Deutsche Bahn filed suit for 5 million euros worth of damages as the longest and most widespread strike in the history of German rail severely affected goods and passenger traffic throughout the country.
The snow in Germany is likely to get deeper before the Bahn and the union reach a deal
The strike by train drivers organized in the GDL union virtually paralyzed regional and goods traffic in the east of the country, with state-owned rail company Deutsche Bahn (DB) providing only basic services to keep essential goods traffic flowing.
In western Germany, around 50 percent of regional services were hit, while express trains were less affected. In eastern regions of the country, however, many more passengers were left stranded with 70 percent to 80 percent of regional trains cancelled.
A DB spokesman confirmed the company had initiated court proceedings, suing GDL for 5 million euros ($7.5 million). The case relates to a previous strike called in July but could also set a precedent for Thursday's labor action.
Unlimited strikes could start next week
The rail strike spread from cargo to passenger trains early Thursday morning
The GDL, in which some three quarters of Germany's 20,000 train drivers are organized, has raised the stakes in the seven-month pay and conditions dispute, targeting goods, regional and long-distance traffic simultaneously. About 3,000 union members are reported to have walked out.
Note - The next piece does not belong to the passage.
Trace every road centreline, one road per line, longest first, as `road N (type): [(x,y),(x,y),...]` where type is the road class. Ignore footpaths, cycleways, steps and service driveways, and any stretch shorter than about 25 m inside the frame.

GDL Deputy Chairman Clause Weselsky warned Thursday that an unlimited strike could start as early as next week. The union said it was prepared to strike until Christmas if the Bahn didn't give in to its demands.
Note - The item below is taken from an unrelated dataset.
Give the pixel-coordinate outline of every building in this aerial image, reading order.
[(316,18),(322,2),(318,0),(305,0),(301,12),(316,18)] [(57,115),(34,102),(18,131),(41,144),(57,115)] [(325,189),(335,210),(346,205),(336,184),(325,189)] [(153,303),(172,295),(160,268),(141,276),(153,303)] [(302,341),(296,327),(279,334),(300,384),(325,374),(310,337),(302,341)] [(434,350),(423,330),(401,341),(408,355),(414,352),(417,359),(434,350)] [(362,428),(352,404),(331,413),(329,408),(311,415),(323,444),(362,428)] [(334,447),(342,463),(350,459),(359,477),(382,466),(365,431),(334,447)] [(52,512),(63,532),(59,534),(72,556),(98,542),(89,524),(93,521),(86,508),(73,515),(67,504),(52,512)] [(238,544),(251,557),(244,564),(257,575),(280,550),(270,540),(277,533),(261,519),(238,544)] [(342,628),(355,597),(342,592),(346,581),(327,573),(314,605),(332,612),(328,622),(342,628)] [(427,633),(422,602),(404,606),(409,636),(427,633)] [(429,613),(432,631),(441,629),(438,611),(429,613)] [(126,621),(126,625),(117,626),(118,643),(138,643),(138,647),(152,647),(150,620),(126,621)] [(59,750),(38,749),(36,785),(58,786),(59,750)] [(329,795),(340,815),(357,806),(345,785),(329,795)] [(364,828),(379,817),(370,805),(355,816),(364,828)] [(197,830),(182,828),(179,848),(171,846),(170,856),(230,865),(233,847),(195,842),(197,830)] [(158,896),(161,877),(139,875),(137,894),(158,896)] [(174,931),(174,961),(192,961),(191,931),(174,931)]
The current strike, which hit goods traffic from midday Wednesday and passenger services from 2:00 a.m. Thursday, is set to end at 2:00 a.m. Saturday.
Despite carmaker Audi closing a plant in Brussels due to lack of components, economists were divided on the cost of the strike. While some said limited strikes would not cause noticeable damage to the German economy other maintained a freight strike costs 50 million euros per day, with costs skyrocketing to 500 million euros daily if train drivers stay off the job longer than a week.
Sympathy waning for union?
Some passengers are starting to get fed up with the lack of departures
Reports on the public's support in the labor dispute were split. Unscientific polls taken by news organizations at train stations showed overall support for the train drivers, but one professional poll indicated that sympathy for the union is dropping.
A Forsa poll for the German mass-market daily Bild, showed 45 percent of those asked agree with the GDL,.
"Any compromise must start with an improved offer," Weselsky said. DB's current offer did not meet the GDL's demand for a separate contract from other workers and boosted pay only through increased hours, he added.
The GDL stuck by its position of refusing to negotiate on this basis, Weselsky said. DB has similarly refused to budge on a separate contract for drivers.
DB board member Karl-Friedrich Rausch termed the latest strike, the sixth since June, "senseless" and warned the company would not "unconditionally surrender."
"If we give in now, the damage to the economy would be even greater," he added
But DB management admitted the goods service situation was "increasingly critical."
Government working "behind the scenes"
Many train passengers found other ways to travel to avoid the strike
While the federal government stuck to established German practice of not intervening in labor disputes, Transport Minister Wolfgang Tiefensee said officials were "working behind the scenes" to resolve the potentially damaging conflict.
Tiefensee has repeatedly stressed the harm that would be done to Germany's booming economy by a lengthy strike.
Commuters responded by switching to cars or working from home. DB said it was maintaining most high-speed long-distance services, and many passengers were checking services on the Internet before attempting to travel.